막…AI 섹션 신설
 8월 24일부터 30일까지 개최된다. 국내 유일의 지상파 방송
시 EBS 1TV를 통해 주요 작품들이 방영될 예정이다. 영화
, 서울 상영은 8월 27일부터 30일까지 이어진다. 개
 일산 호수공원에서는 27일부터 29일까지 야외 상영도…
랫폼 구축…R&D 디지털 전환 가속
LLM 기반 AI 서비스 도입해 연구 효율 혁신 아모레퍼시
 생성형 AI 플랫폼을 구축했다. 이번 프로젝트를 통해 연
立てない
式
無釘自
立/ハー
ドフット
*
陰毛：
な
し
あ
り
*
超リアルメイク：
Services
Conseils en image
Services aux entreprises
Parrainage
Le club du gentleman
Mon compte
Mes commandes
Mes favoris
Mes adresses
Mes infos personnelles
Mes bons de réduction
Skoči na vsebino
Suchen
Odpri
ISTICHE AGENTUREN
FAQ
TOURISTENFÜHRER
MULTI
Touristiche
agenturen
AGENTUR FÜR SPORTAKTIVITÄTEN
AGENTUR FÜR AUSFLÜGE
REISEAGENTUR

•••••

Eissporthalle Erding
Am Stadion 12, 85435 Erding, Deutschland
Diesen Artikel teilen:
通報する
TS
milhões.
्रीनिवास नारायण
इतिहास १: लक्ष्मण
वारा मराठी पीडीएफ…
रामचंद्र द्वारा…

•••••

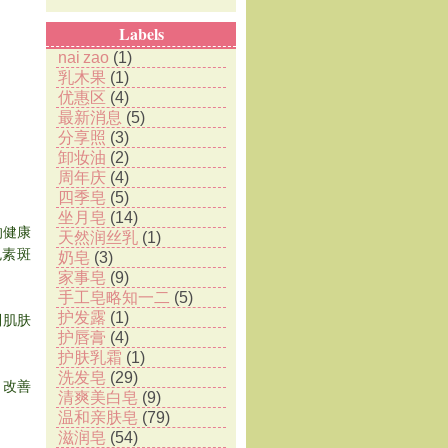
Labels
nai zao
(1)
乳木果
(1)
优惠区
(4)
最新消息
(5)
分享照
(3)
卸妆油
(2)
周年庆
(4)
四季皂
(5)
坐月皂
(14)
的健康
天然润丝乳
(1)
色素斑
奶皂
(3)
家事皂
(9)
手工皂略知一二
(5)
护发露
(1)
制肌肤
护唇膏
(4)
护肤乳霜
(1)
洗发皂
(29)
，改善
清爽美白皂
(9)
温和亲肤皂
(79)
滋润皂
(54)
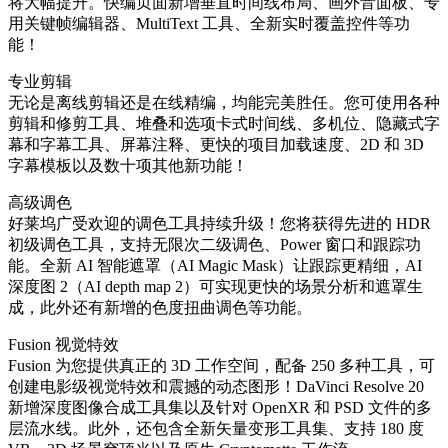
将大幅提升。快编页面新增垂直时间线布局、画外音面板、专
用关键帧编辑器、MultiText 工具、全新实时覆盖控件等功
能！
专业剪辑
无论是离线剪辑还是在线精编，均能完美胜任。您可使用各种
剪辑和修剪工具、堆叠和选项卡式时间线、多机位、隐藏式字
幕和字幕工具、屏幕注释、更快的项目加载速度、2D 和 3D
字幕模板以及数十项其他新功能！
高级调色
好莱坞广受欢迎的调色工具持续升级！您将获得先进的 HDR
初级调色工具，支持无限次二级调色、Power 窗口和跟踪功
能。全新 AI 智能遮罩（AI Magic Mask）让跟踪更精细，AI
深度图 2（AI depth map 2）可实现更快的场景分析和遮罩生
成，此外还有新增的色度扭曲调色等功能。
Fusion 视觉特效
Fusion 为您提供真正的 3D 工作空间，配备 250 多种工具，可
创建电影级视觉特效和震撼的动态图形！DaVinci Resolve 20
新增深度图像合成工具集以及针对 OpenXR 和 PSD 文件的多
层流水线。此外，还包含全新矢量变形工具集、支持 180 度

•••••

:: What to work on ::
Word for word, restate the lines above from the line containing "创建电影级视觉特效和震撼的动态图形！DaVinci Resolve 20" through the line containing "层流水线。此外，还包含全新矢量变形工具集、支持 180 度", with both included and nothing else.

:: Reply ::
创建电影级视觉特效和震撼的动态图形！DaVinci Resolve 20
新增深度图像合成工具集以及针对 OpenXR 和 PSD 文件的多
层流水线。此外，还包含全新矢量变形工具集、支持 180 度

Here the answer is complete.